##### Data provided #####
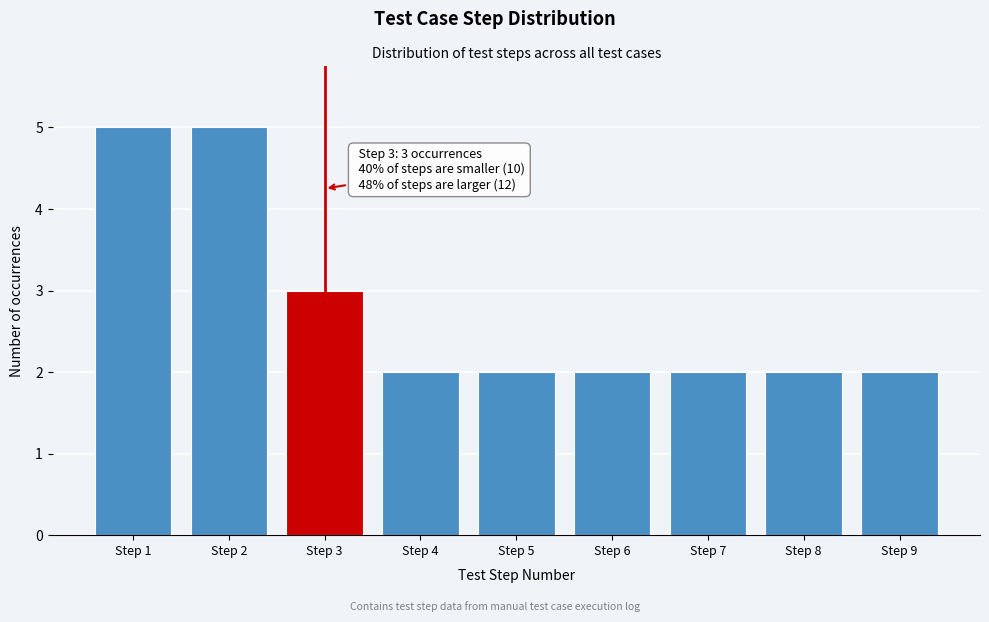

Reading left to right, transcribe all the data shown in this chart.

Step 1=5	Step 2=5	Step 3=3	Step 4=2	Step 5=2	Step 6=2	Step 7=2	Step 8=2	Step 9=2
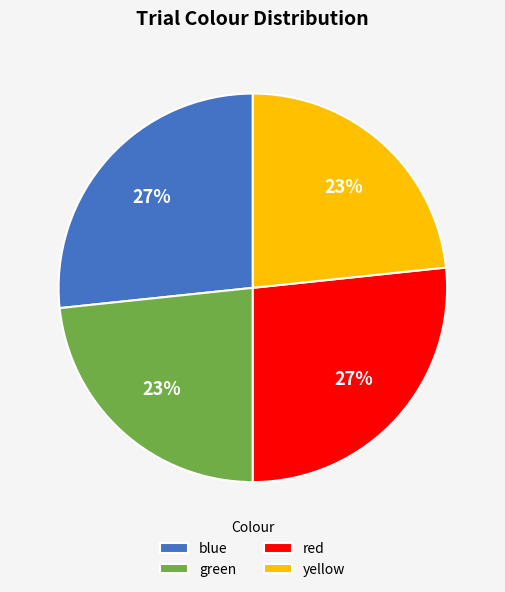

Does red represent more than half of the total?

No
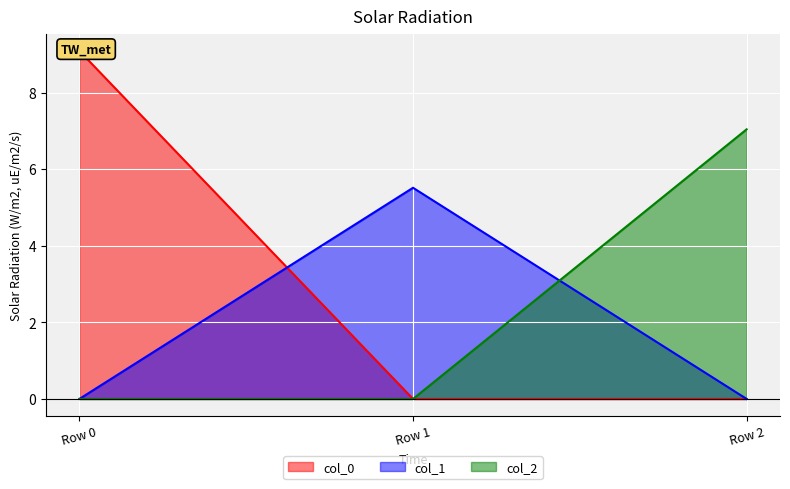

Reading right to left, what are all the values shown in this chart?

col_0: Row 2=0.0	Row 1=0.0	Row 0=9.1
col_1: Row 2=0.0	Row 1=5.5	Row 0=0.0
col_2: Row 2=7.0	Row 1=0.0	Row 0=0.0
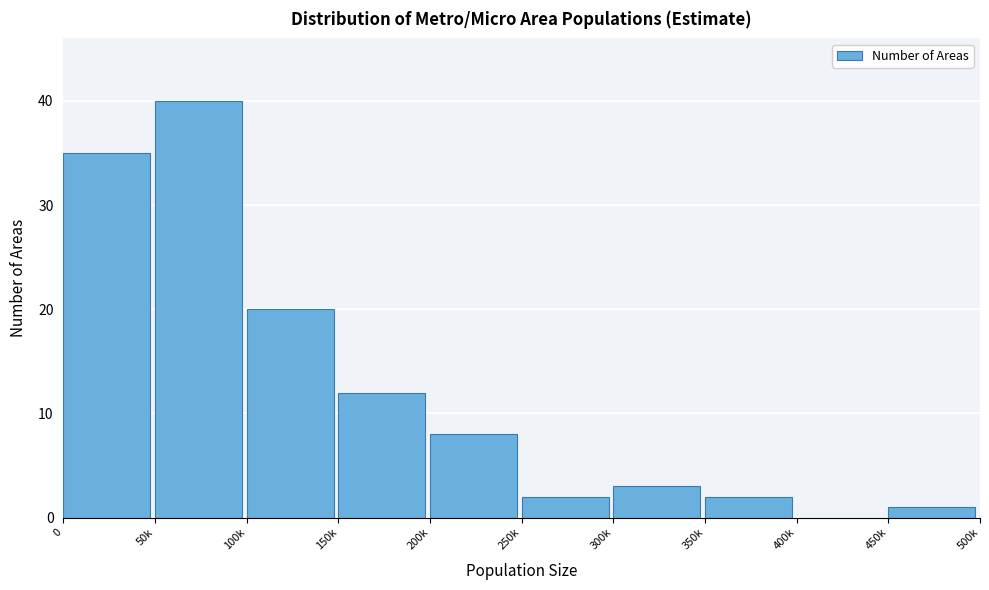

Reading left to right, list all the values displayed in this chart.

0=35	50k=40	100k=20	150k=12	200k=8	250k=2	300k=3	350k=2	400k=0	450k=1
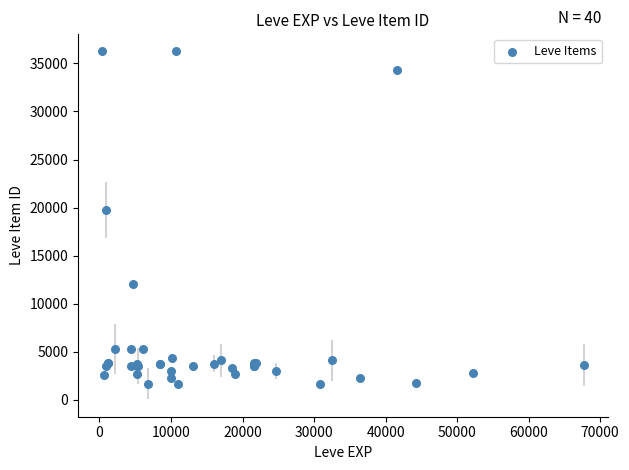

What Y value in the scatter plot is closest to 18967?

19744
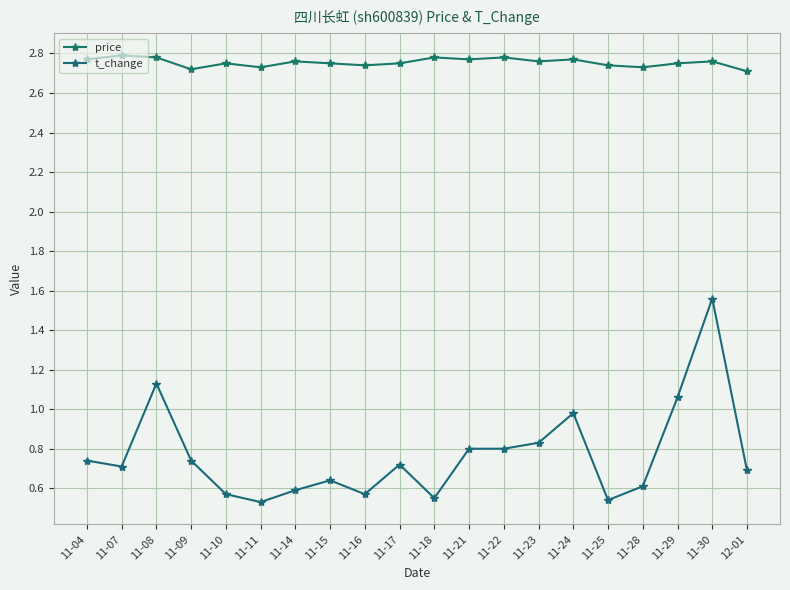

The value of t_change at 11-15 is 0.6. True or false?

True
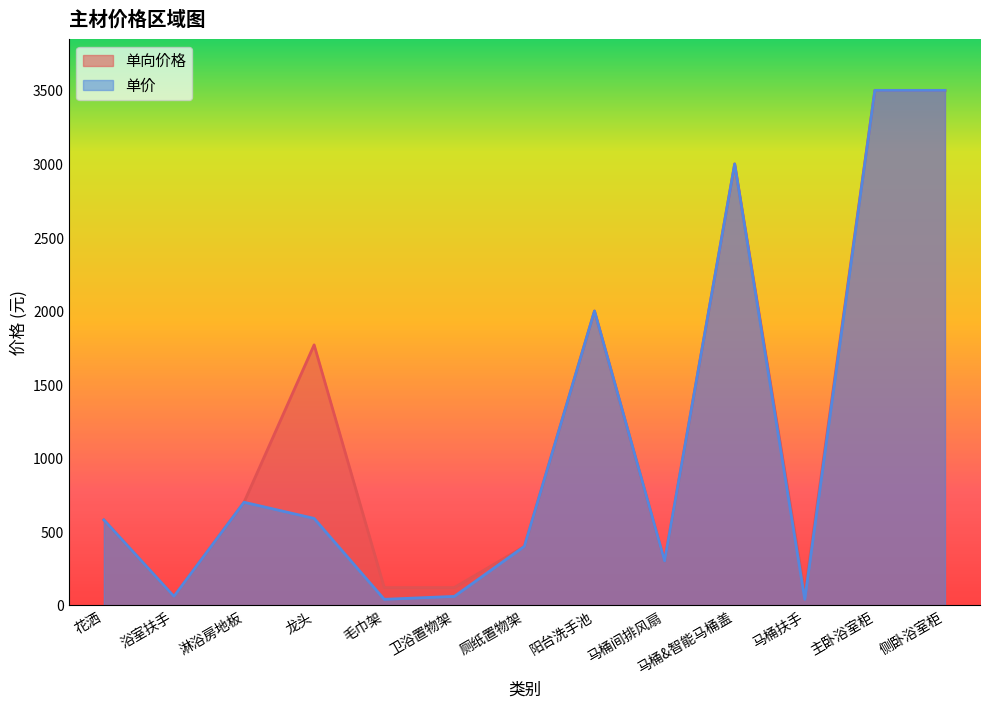

Is it true that 单价 equals 704 at 侧卧浴室柜?

False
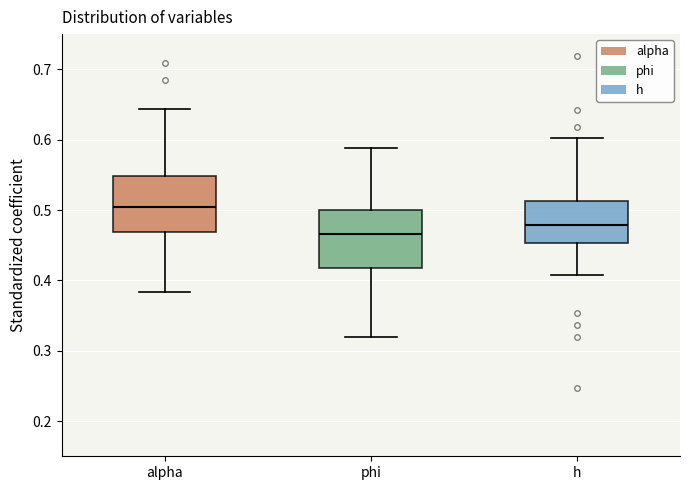

Reading left to right, read every box against the y-axis: the position of its median line, the range the box covers, and the ends of its whiskers. The values are not printed on the chart, so give them approximately, as read against the axis.

alpha: median 0.50, box 0.47 to 0.55, whiskers 0.38 to 0.64
phi: median 0.47, box 0.42 to 0.50, whiskers 0.32 to 0.59
h: median 0.48, box 0.45 to 0.51, whiskers 0.41 to 0.60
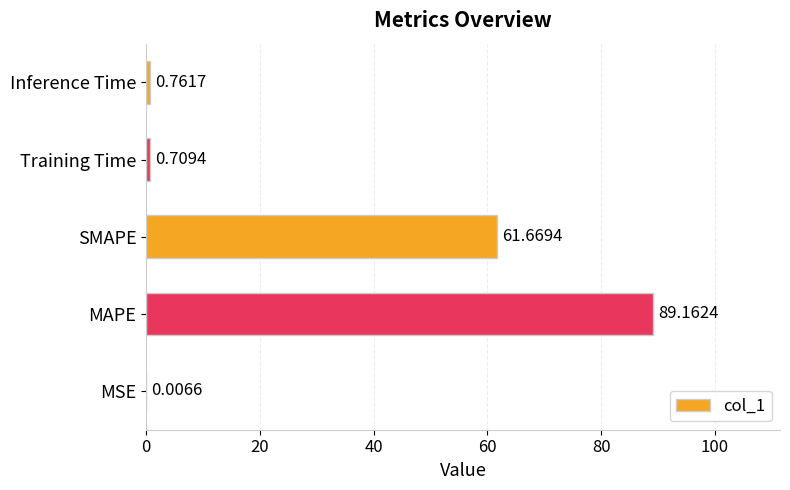

Between Inference Time and SMAPE, which is larger?

SMAPE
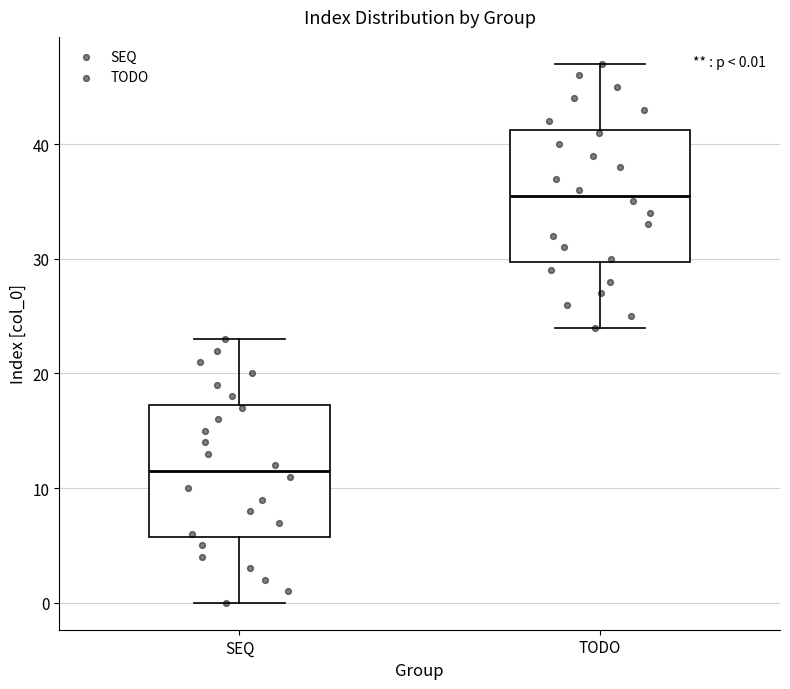

Which box's median line is the highest?

TODO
#####
▸ To do: Please format everything from the start of the rows down to and including the line containing "Reading right to" as a JSON list of strings, one string per line, with blank lines and pictures left out.

▸ Finished exercise:
[
  "Reading left to right, transcribe all the data shown in this chart.",
  "Step 1=5\tStep 2=5\tStep 3=3\tStep 4=2\tStep 5=2\tStep 6=2\tStep 7=2\tStep 8=2\tStep 9=2",
  "Does red represent more than half of the total?",
  "No",
  "Reading right to left, what are all the values shown in this chart?"
]